Data Pros Spend Bulk of Their Time Wrangling’ Data, Not Analyzing It
Issues around data preparation and data quality continue to plague many data professionals, who spend as much as 80 percent of their time trying to make raw data usable. That is the take of David Corrigan, chief marketing officer and vice president of product management at InfoTrellis.
Corrigan spoke with Information Management at the recent Strata & Hadoop World conference in New York. Corrigan said the data lake has become especially important for many organizations, but getting value from a data lake is easier said than done.
Information Management: What are the most common themes that you heard among conference participants?
David Corrigan: “There were a few common themes from the conference attendees with which we met. The most common one was making their data lakes useful – in particular, how to free up data scientists to spend more time analyzing data and less time fixing it. Many attendees believe their data scientists spend upwards of 80 percent of their time wrestling with data issues.
“In particular, the attendees were interested in customer data – which was the most common data type they wanted to get from their data lake. They wanted to build a customer 360 from their vast data lakes and make it actionable for business applications and users.
“Related to that, the topics of governance and quality also arose – as they moved from analyzing data in lakes to potentially operationalizing it, they were more concerned with both of those issues.”
IM: What are the most common data challenges that attendees are facing?
Corrigan: “With respect to those technology sets (existing products), the biggest challenge I heard reported was the inability to effectively deal with big data (large data sets, semi and unstructured data). Many attendees have a strong desire to master data, build a customer 360, and govern data from big data sources (really all data), but they were looking for new technologies to do that and augment their structured data MDM and governance systems.
“Many attendees spoke of the need for ‘relative’ data governance – or to understand the confidence levels in various data sources that build the customer 360, and to use them for different purposes (e.g., marketing campaign planning vs. web self-service) based on the confidence level in each data attribute.”
IM: What are the most surprising things that you heard?
Corrigan: “Many attendees said that governance and MDM (quality, matching customers) was being done ‘by hand’ in the data lake – so they had built some rudimentary quality checks as a first pass.

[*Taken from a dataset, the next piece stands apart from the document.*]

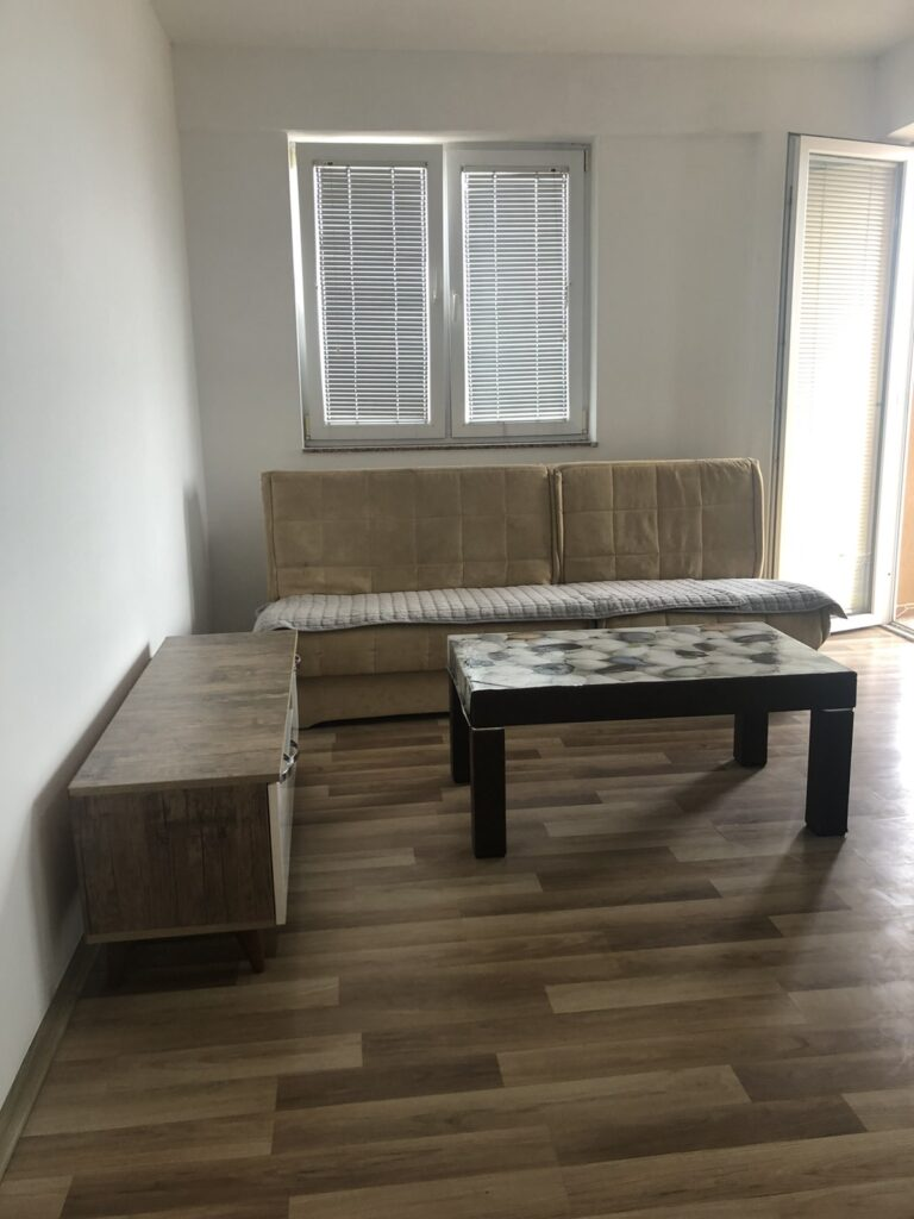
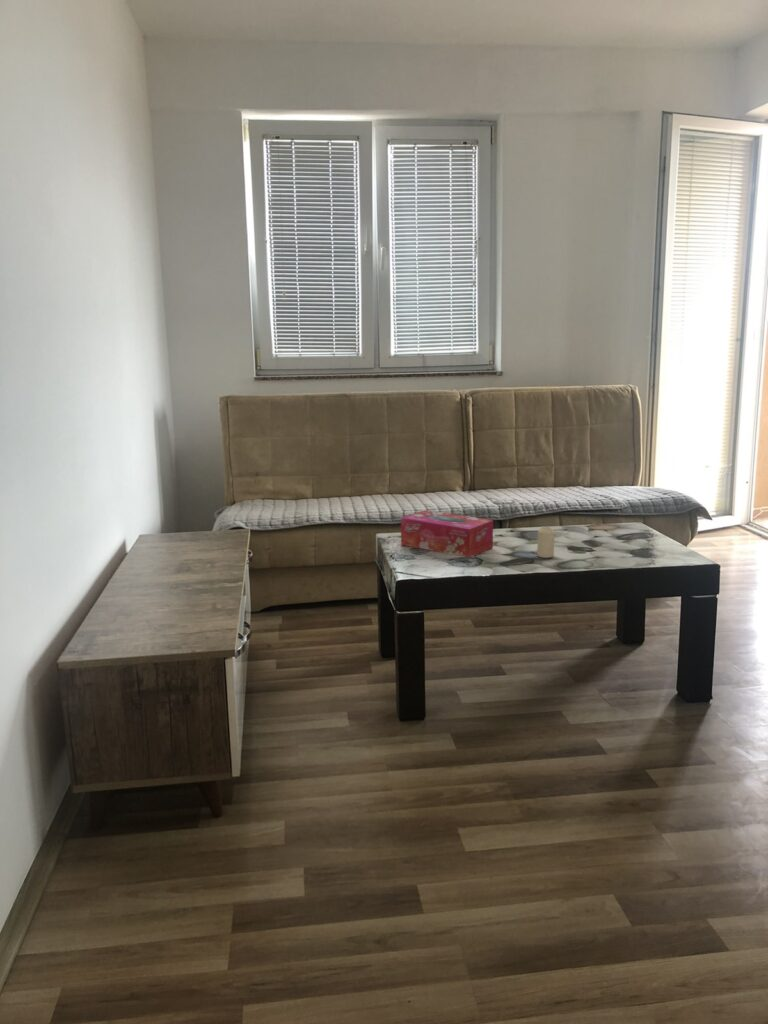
+ tissue box [400,509,494,558]
+ candle [536,525,556,559]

They did so because existing tools were built for structuted data and they didn’t believe it could meet their needs.
“InfoTrellis AllSight appealed to those clients, as it provided a product that could take unstructured big data from their lake or elsewhere, and build and govern a complete Customer 360.”
IM: What does your company view as the top data issues or challenges in 2016?

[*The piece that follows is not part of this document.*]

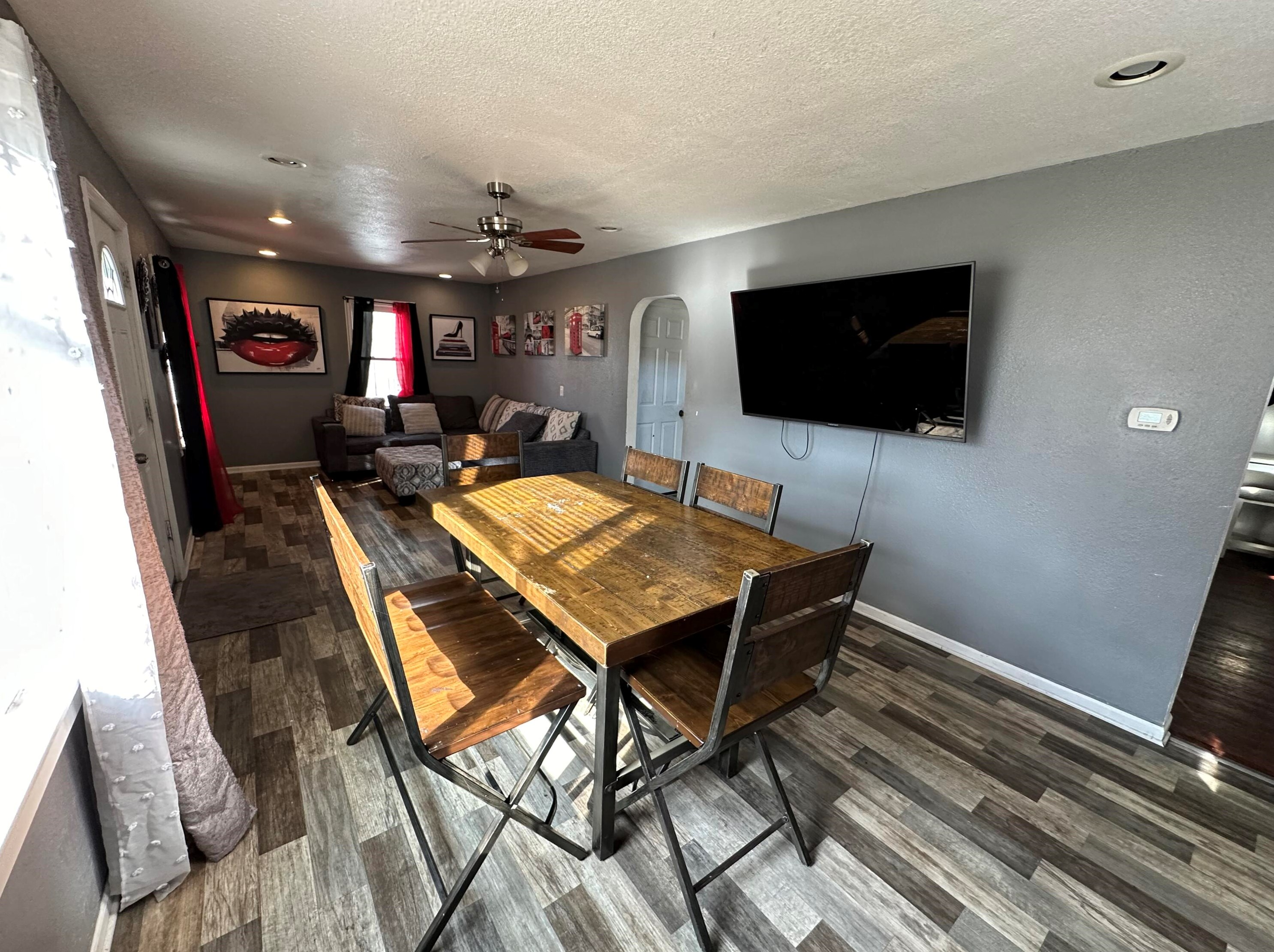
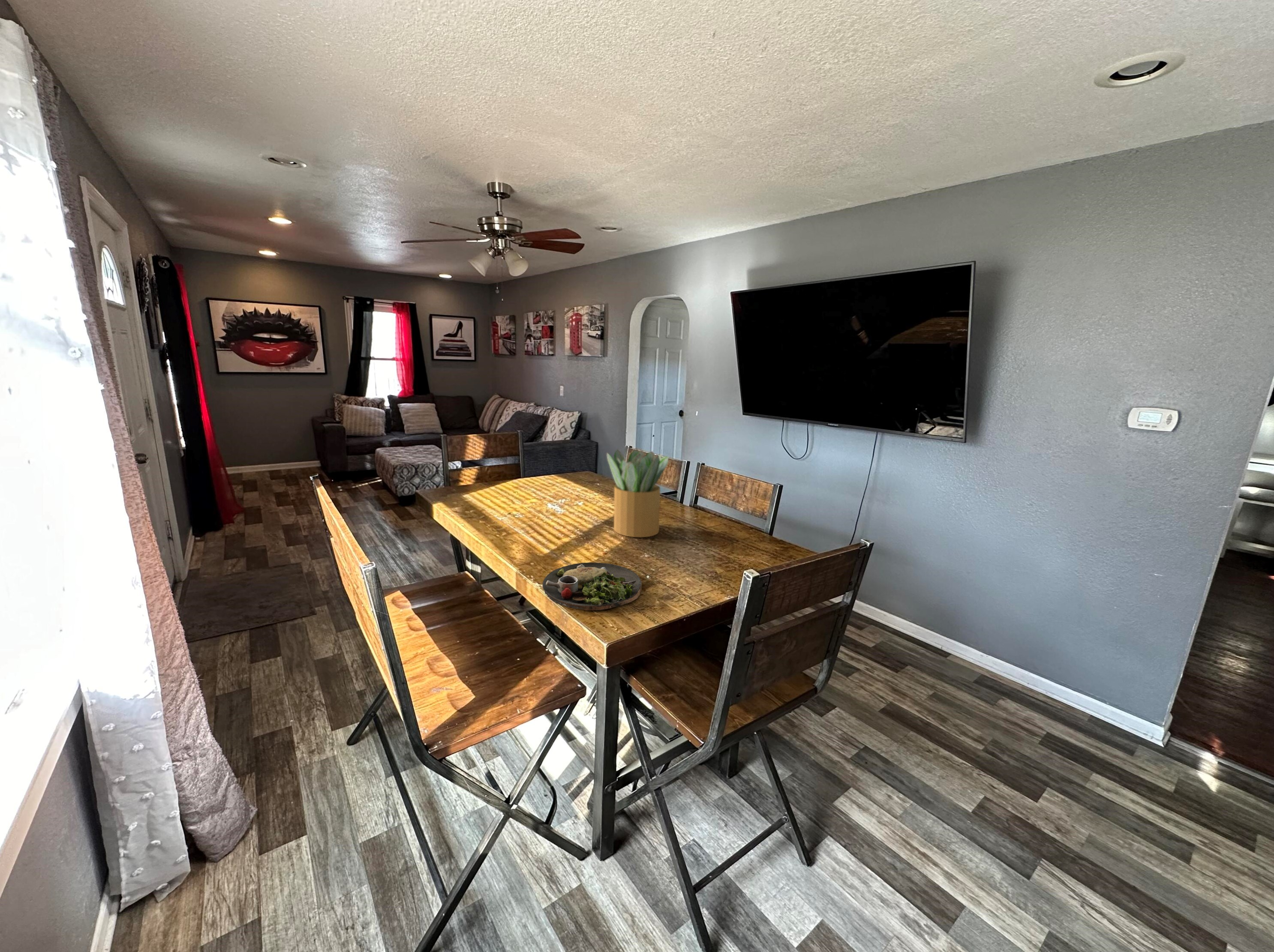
+ dinner plate [542,562,642,611]
+ potted plant [606,449,669,538]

Corrigan: “The primary issue is that two of the four MDM use cases created by Gartner (Consolidation and Registry style MDM) have fundamentally changed. The purpose of both is to give a view of all customer data, and the ground has shifted in the 10 years since they were created because most customer data is now unstructured.
“Traditional MDM systems seem best suited to hybrid or transaction style MDM of core structured data, whereas new technologies seem better suited to consolidation or registry style MDM. InfoTrellis AllSight can manage consolidation and registry style customer MDM requirements. “
IM: How do these themes and challenges relate to our company’s market strategy this year?

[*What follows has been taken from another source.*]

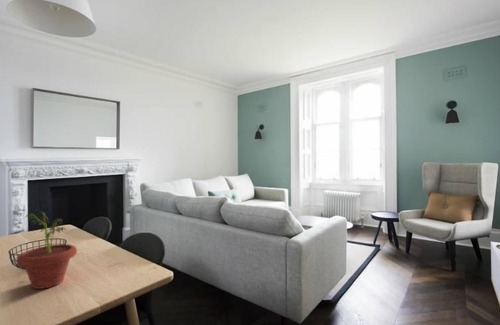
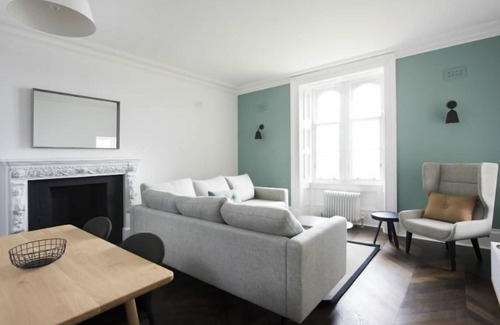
- potted plant [16,209,78,290]
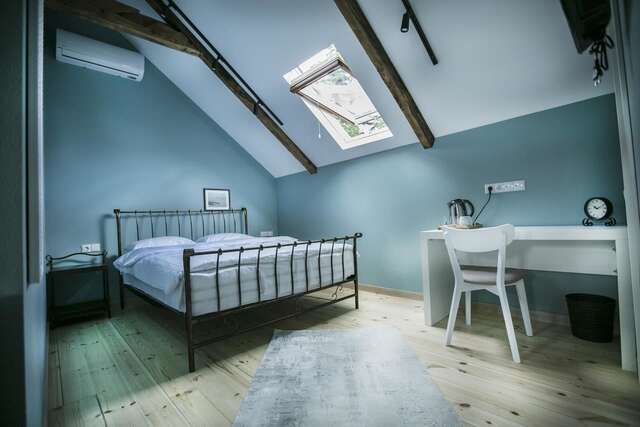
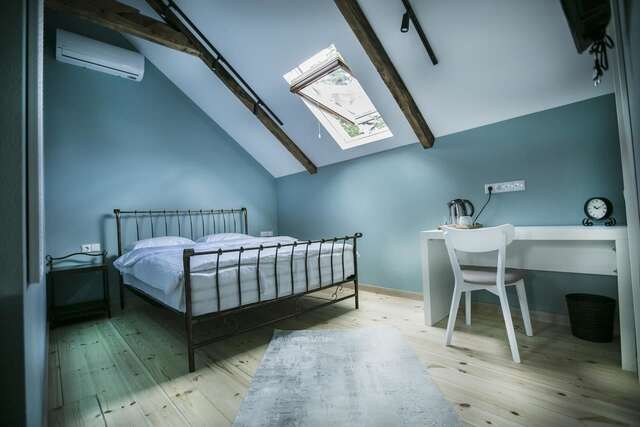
- wall art [202,187,232,212]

Corrigan: “InfoTrellis will market AllSight to augment existing MDM implementations – many existing MDM customers are looking to augment MDM with a full unstructured ‘data store’ or to build an ‘enterprise customer 360’. Many of those organizations were planning to custom-build extensions to MDM with a big data/Hadoop platform.
“We also plan to market AllSight to organizations beginning their MDM journey as a great starting point to consolidate all customer data and provide a full 360 view to business applications.”